→ Given exercise
Select every line in the data below that contains the string "kidney" and copy each one out in full.

===== Material for the task

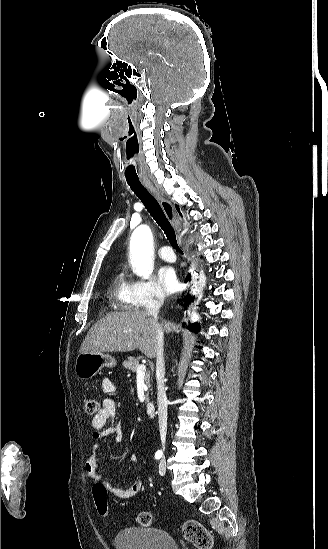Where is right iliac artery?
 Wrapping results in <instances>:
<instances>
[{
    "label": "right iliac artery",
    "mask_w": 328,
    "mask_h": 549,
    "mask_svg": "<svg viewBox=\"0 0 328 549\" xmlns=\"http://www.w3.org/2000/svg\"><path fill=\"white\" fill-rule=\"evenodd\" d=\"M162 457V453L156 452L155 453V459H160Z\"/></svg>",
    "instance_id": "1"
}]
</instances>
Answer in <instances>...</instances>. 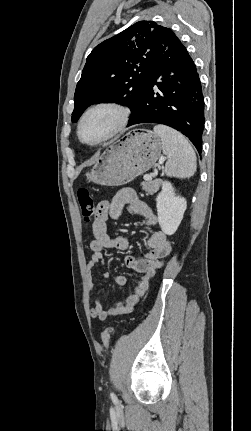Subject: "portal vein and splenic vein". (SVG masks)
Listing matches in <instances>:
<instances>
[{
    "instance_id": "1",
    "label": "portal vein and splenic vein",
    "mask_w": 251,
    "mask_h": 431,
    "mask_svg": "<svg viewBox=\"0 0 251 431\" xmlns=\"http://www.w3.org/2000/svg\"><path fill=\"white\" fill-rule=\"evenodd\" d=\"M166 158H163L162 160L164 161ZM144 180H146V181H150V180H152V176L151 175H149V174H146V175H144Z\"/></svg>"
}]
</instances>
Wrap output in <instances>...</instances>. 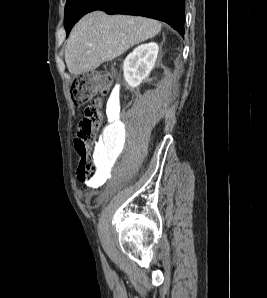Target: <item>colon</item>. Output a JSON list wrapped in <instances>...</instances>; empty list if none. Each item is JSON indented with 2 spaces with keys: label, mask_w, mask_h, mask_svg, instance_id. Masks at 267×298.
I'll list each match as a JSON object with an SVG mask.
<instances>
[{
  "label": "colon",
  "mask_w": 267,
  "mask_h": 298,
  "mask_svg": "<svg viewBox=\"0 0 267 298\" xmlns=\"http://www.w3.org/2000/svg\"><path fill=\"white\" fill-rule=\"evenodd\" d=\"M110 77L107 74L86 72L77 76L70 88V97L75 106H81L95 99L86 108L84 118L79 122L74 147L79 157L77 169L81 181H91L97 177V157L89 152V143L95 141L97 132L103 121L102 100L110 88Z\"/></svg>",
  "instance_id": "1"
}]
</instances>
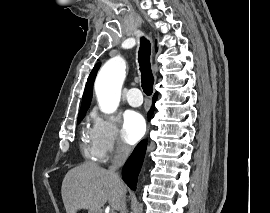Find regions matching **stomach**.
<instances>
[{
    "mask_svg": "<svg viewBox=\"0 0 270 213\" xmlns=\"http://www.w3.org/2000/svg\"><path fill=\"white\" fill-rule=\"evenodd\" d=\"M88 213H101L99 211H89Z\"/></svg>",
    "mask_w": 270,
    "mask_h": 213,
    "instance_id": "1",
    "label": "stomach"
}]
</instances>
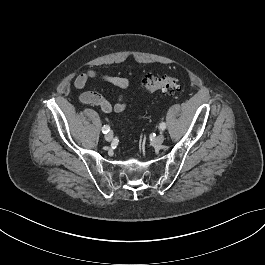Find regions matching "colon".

==========
===== Material for the task

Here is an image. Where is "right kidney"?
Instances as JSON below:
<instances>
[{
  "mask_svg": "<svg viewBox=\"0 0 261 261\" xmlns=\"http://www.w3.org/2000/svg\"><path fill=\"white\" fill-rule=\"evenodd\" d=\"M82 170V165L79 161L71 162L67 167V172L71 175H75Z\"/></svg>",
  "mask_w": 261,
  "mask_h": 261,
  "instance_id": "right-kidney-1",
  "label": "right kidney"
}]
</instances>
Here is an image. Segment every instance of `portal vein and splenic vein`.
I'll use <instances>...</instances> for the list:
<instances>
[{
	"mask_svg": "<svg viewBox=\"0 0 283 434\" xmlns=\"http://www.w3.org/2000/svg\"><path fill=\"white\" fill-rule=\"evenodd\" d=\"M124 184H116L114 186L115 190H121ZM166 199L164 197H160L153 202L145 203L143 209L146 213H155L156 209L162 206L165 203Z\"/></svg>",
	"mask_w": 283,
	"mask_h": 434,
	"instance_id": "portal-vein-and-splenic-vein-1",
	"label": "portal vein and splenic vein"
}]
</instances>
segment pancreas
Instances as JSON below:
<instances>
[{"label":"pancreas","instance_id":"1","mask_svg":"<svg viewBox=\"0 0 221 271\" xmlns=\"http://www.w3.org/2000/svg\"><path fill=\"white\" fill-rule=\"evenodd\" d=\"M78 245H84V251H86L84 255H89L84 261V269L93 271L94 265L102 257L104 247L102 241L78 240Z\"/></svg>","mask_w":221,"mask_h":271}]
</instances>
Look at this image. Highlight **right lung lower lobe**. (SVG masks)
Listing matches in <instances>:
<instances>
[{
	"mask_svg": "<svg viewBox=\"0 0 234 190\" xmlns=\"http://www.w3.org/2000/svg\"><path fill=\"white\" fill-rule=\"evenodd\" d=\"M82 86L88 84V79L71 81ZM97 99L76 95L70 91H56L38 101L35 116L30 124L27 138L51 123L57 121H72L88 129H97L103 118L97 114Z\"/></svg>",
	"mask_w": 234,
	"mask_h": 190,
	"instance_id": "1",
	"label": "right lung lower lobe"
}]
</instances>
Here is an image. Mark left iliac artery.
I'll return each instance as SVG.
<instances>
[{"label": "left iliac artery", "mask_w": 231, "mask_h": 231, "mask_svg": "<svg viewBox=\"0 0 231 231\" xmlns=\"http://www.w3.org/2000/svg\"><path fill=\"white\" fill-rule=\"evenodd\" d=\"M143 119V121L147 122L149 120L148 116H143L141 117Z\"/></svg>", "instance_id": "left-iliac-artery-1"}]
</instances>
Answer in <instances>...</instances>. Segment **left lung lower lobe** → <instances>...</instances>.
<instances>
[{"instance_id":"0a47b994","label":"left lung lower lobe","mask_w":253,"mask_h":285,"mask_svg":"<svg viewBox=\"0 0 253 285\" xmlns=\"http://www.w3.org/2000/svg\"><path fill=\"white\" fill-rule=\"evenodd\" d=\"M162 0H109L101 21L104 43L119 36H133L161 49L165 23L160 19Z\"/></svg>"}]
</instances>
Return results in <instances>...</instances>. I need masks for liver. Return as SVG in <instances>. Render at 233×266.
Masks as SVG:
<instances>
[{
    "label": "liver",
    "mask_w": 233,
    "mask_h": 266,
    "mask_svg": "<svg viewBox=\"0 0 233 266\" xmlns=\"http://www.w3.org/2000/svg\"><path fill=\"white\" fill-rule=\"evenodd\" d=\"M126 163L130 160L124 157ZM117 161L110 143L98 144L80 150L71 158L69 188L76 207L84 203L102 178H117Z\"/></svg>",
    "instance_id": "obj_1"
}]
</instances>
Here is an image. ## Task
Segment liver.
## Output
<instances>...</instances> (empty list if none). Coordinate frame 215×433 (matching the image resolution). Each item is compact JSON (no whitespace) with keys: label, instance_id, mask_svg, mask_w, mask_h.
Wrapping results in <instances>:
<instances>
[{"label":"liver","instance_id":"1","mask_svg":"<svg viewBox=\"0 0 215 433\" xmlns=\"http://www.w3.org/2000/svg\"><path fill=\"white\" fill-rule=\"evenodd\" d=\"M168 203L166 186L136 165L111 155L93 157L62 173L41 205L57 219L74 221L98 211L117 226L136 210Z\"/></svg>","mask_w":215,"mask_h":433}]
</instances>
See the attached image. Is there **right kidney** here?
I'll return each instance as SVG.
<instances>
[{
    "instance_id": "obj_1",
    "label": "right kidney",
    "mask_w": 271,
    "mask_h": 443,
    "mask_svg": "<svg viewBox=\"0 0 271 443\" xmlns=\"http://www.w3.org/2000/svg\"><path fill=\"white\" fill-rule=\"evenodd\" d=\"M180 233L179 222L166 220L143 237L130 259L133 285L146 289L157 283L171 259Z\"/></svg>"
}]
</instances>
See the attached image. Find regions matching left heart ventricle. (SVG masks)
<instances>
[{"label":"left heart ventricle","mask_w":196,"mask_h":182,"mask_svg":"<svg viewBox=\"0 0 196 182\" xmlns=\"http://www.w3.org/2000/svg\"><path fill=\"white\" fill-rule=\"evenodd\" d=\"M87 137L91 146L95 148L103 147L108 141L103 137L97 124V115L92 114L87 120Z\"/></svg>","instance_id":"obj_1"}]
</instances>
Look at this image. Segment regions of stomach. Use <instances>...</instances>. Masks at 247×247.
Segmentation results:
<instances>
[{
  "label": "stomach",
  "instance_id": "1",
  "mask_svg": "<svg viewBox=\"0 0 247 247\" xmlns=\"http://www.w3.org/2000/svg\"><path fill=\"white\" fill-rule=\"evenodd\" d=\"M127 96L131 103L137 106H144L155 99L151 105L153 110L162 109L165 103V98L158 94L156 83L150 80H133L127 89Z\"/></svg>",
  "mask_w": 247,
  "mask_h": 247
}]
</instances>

==========
===== Material for the task

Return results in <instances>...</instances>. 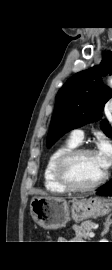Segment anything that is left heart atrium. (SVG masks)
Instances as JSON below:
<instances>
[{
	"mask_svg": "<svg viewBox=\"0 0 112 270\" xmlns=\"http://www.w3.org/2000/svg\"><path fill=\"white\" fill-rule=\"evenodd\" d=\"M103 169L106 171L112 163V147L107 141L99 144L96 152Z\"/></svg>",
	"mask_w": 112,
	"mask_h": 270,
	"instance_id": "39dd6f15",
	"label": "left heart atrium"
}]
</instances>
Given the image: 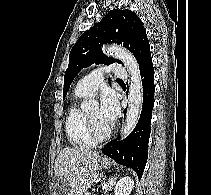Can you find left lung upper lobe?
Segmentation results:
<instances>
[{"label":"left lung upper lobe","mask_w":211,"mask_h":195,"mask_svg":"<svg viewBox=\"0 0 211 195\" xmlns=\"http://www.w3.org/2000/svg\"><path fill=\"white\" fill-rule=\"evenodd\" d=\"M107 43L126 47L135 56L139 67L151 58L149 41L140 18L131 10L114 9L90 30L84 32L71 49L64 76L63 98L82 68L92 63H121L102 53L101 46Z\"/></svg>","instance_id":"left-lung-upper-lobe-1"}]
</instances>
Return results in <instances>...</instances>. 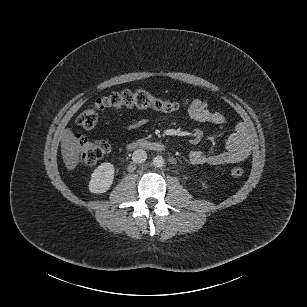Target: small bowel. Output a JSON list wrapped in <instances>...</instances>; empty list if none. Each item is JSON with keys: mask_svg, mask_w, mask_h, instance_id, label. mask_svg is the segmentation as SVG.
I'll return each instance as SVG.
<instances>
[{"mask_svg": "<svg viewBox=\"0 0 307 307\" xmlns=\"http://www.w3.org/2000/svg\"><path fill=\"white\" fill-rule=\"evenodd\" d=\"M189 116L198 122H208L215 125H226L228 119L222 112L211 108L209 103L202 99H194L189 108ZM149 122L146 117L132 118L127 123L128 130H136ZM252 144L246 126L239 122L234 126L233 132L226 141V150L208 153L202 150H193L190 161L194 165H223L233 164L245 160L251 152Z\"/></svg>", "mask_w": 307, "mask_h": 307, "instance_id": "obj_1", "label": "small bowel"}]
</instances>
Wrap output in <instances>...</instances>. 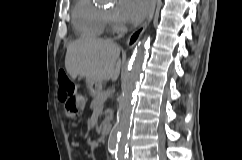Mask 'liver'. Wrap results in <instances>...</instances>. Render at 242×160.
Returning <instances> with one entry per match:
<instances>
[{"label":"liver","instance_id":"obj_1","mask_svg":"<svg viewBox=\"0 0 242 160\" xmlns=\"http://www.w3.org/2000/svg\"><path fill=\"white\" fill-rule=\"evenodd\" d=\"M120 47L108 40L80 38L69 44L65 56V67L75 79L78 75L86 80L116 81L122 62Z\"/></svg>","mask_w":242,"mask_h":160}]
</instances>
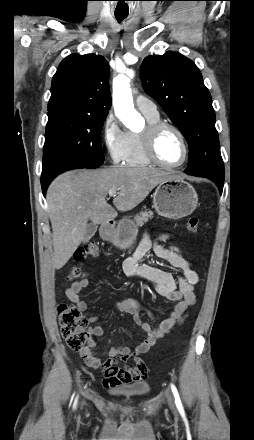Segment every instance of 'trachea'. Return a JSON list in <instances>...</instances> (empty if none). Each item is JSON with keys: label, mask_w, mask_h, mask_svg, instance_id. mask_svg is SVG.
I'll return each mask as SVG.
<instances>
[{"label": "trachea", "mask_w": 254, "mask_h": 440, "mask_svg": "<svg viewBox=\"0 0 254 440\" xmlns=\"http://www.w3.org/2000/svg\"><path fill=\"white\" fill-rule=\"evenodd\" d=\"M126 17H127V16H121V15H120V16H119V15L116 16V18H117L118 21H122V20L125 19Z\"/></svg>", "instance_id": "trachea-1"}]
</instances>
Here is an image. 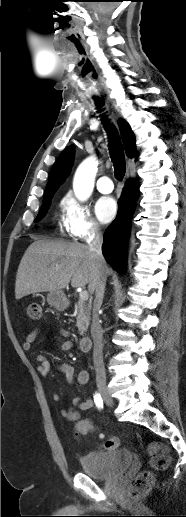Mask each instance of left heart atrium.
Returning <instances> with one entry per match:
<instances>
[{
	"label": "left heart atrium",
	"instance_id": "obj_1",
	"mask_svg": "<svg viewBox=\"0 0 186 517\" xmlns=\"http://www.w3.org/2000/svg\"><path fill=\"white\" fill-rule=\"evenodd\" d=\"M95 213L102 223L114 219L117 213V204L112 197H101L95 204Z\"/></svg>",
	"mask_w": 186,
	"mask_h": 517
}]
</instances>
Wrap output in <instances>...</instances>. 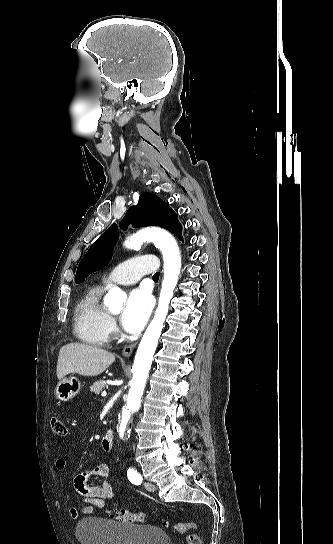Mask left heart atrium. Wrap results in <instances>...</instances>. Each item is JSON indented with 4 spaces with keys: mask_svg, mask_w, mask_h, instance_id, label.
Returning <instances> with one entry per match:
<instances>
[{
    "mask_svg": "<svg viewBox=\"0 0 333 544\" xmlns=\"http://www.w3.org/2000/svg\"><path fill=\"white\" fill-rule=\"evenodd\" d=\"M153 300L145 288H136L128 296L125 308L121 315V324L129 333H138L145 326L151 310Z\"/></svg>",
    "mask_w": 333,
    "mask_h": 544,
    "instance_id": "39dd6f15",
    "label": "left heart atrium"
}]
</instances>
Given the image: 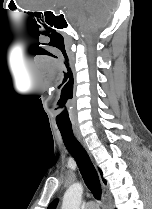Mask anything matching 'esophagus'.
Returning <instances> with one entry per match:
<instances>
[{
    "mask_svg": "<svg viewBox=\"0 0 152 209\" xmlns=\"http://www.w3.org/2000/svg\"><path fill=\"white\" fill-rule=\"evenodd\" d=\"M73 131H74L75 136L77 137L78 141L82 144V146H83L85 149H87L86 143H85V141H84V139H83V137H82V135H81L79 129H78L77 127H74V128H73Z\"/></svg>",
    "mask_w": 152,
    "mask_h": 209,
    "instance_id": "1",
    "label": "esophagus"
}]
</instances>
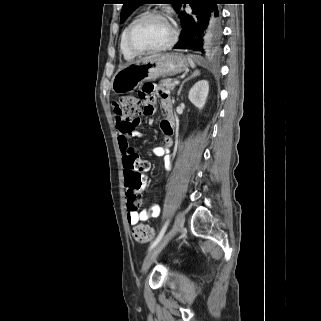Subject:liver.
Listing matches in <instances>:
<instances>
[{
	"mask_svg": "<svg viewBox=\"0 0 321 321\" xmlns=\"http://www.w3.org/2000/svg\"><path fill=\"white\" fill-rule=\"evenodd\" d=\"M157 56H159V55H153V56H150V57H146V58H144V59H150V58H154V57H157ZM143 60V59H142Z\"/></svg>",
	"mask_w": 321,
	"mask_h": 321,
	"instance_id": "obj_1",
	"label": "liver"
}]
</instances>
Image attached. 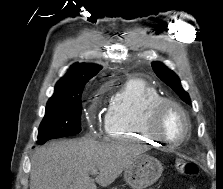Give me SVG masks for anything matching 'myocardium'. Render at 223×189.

==========

→ Full solution
Here is an image. Where is "right kidney"?
  "instance_id": "right-kidney-1",
  "label": "right kidney"
See the attached image. Is there **right kidney** here?
    "label": "right kidney",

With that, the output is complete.